Cionfoli dichiara il suo amore: “Cercare di dare e trasmettere un’emozione nata dalla passione per lui e per le sue imprese”, perché “nessuno di noi può dimenticare quegli attimi in cui il Pirata ci ha fatto sognare di fronte al televisore con i suoi scatti, le sue progressioni, le sue imprese”. E allora l’autore ricomincia da zero, ricostruendo una storia conosciuta, ma mai abbastanza e mai troppo, la prima bici, la prima corsa, la prima vittoria, la prima vittoria in solitudine, e quella volta che mise le catene alla bici e poi cercò di stare in equilibrio sul ghiaccio del canale, e quella volta che, e anche quella volta che, e perfino quella volta che.
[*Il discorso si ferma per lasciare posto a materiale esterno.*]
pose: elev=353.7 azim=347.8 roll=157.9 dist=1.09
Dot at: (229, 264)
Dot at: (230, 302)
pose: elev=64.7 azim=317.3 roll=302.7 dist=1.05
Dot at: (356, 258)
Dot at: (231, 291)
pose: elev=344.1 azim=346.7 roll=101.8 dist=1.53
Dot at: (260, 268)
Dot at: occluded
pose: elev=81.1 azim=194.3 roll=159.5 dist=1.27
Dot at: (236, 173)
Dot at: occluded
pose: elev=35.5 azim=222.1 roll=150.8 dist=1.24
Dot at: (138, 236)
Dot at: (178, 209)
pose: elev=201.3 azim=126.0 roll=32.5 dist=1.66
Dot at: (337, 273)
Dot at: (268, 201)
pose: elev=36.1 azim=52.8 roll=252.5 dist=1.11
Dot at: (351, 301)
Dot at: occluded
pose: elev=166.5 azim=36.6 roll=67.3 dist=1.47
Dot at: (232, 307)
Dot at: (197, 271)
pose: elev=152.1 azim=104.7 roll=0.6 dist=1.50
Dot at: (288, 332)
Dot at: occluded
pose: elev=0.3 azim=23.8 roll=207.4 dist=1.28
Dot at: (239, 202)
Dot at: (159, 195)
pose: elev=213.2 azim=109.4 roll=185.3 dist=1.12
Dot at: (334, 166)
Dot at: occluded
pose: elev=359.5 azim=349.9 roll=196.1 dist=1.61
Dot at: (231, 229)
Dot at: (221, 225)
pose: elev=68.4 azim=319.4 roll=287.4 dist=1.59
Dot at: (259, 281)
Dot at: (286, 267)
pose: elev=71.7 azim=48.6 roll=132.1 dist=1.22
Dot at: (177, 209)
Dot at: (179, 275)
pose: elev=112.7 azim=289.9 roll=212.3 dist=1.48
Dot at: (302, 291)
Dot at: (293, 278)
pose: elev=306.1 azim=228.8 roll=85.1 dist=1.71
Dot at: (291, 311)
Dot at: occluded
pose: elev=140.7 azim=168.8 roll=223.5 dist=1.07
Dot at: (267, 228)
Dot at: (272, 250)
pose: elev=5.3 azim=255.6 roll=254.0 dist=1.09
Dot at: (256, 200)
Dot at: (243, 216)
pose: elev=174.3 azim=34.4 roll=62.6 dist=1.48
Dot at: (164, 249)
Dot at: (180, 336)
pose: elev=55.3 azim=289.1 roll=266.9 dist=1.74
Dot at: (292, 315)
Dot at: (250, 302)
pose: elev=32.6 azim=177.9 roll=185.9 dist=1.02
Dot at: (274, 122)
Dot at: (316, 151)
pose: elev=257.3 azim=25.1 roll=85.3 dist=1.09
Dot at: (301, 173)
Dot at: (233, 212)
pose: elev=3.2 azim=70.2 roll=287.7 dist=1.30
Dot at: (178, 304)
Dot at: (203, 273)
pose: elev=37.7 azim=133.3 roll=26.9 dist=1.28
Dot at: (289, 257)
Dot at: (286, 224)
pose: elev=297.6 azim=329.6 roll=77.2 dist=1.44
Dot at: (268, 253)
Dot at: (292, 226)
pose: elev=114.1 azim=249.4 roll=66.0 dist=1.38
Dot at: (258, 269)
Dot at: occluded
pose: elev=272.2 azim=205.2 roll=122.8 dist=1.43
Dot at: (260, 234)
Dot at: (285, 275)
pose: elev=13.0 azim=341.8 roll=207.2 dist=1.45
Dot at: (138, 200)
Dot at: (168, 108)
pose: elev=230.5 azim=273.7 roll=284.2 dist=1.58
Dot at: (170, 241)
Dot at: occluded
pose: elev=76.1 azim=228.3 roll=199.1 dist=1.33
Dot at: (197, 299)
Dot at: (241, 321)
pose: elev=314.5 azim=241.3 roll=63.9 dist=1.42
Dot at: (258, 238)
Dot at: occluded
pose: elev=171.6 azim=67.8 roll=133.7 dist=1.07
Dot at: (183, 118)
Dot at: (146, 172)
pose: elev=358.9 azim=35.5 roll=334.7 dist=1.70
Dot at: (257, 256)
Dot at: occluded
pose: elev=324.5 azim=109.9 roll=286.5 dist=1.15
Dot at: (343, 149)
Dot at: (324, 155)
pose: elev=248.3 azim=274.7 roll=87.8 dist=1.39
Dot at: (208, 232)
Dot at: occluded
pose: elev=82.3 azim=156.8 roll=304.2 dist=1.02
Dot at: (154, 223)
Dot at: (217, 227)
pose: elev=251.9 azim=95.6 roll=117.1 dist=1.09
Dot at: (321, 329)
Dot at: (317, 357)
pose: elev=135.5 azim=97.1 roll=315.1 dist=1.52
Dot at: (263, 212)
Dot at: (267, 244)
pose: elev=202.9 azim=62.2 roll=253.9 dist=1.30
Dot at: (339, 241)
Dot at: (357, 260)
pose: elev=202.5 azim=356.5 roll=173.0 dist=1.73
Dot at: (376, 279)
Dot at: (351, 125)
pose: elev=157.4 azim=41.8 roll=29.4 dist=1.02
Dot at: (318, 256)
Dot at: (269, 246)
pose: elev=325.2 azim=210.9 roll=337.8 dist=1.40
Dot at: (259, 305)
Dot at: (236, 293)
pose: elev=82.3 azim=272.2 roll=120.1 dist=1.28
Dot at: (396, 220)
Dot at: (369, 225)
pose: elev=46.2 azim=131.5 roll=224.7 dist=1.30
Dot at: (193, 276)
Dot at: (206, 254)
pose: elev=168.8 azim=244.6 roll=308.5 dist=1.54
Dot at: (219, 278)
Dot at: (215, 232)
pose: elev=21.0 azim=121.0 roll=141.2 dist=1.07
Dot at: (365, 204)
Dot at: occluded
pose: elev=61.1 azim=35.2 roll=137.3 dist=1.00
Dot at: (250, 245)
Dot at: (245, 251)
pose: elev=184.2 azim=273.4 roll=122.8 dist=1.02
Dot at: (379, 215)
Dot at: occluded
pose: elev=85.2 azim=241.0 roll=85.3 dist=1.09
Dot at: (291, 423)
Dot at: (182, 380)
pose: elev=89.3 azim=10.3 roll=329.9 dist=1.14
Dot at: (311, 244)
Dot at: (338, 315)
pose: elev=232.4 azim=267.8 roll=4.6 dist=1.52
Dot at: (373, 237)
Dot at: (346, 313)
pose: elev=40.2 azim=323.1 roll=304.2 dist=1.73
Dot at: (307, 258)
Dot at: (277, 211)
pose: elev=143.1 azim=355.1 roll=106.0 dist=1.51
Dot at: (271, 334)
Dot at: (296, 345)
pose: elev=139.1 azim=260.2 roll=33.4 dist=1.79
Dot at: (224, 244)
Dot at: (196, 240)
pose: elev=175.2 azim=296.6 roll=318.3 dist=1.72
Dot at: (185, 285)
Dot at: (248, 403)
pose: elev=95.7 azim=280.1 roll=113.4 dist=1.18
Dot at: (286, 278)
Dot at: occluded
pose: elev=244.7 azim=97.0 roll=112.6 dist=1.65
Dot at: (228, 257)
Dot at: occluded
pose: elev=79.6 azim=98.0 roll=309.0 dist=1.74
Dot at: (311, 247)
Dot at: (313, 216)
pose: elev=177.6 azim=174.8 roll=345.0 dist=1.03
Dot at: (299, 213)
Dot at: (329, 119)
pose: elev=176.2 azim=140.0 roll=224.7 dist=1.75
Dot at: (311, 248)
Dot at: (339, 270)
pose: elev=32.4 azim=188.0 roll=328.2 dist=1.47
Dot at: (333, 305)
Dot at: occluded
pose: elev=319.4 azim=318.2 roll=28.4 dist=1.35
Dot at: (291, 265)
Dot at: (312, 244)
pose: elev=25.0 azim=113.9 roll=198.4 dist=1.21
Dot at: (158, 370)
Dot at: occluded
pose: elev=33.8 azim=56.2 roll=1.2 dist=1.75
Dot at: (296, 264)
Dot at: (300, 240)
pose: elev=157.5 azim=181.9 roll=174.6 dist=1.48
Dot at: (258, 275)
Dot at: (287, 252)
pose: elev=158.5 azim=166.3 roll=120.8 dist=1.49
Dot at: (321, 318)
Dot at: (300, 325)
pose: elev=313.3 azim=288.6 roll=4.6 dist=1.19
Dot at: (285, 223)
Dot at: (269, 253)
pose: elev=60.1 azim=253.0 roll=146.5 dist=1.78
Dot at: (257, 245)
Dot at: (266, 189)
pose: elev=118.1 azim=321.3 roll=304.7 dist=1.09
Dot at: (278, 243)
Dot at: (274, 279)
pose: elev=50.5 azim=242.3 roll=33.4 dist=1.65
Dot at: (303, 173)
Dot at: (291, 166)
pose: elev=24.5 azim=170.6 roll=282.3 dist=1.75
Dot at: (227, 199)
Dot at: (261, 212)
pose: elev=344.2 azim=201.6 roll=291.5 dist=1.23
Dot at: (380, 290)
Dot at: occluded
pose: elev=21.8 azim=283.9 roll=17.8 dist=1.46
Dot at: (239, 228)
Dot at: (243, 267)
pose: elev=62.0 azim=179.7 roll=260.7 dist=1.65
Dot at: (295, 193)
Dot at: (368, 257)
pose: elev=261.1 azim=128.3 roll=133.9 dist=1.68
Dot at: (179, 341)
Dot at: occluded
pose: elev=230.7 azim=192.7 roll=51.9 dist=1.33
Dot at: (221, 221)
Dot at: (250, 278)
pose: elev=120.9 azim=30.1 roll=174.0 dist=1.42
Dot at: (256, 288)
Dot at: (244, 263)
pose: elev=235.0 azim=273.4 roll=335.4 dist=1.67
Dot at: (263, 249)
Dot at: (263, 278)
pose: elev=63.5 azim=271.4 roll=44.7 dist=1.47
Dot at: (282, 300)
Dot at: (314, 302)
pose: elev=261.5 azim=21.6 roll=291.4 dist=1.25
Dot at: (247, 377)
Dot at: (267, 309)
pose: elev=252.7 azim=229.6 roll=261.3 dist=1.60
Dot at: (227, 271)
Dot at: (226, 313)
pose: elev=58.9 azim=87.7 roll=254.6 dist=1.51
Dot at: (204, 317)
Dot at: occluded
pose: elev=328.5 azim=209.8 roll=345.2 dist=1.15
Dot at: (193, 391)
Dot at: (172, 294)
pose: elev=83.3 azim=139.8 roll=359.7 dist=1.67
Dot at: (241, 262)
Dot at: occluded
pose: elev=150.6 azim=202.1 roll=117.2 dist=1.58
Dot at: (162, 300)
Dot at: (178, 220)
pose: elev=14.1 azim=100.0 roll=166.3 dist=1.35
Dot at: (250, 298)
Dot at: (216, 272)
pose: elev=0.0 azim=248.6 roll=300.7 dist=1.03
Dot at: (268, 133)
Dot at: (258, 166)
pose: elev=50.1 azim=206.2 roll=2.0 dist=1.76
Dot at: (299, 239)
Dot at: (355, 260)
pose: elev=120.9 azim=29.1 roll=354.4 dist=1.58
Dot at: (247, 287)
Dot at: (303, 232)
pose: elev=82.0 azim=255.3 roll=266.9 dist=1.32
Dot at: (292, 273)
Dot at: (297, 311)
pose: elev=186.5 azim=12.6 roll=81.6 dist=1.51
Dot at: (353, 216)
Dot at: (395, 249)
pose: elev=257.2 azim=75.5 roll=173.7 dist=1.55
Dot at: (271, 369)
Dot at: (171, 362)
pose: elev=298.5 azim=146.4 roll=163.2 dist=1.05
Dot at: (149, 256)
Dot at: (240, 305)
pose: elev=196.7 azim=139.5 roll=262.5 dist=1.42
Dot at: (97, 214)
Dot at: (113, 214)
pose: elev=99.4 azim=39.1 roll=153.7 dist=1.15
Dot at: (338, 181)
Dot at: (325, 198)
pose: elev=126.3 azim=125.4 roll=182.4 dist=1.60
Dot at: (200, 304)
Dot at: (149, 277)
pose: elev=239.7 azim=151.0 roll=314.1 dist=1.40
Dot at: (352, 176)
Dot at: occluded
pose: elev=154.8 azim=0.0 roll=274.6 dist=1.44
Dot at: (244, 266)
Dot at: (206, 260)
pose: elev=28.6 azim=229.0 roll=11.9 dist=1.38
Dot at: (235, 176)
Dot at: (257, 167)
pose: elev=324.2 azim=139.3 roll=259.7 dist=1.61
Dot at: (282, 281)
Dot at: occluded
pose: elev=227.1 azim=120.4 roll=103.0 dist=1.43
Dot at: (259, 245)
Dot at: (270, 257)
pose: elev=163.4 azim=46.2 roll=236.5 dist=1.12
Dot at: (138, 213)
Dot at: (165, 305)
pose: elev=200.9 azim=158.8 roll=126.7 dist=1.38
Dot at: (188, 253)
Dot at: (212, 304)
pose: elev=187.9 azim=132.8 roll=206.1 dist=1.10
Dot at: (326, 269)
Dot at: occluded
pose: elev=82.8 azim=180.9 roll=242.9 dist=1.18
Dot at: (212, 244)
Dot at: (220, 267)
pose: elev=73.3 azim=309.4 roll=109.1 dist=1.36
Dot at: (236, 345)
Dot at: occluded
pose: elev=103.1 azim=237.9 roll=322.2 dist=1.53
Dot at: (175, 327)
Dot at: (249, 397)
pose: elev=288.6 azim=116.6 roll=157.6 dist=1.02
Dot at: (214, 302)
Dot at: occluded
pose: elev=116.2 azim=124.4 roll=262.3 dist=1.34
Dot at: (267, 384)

E Walter Dosi? Quella volta che Pantani era da solo in testa in salita quando si spaccò una congiunzione del tubo orizzontale. Dall’ammiraglia Marco recuperò la bici di un compagno ritirato, ancora più piccola della sua, e ricominciò a pedalare, e vinse, un minuto e mezzo sul secondo. Invece di arrabbiarsi e sfogarsi, tornò da Dosi e lo pregò di riparare quella bici spezzata. E Dosi, lavorando giorno e notte, sostituì il tubo orizzontale e lo risaldò, e poi la firmò: 91DW520. Dove 91 sta per 1991, DW sigla Dosi Walter, e 520 è il numero progressivo del telaio costruito quell’anno.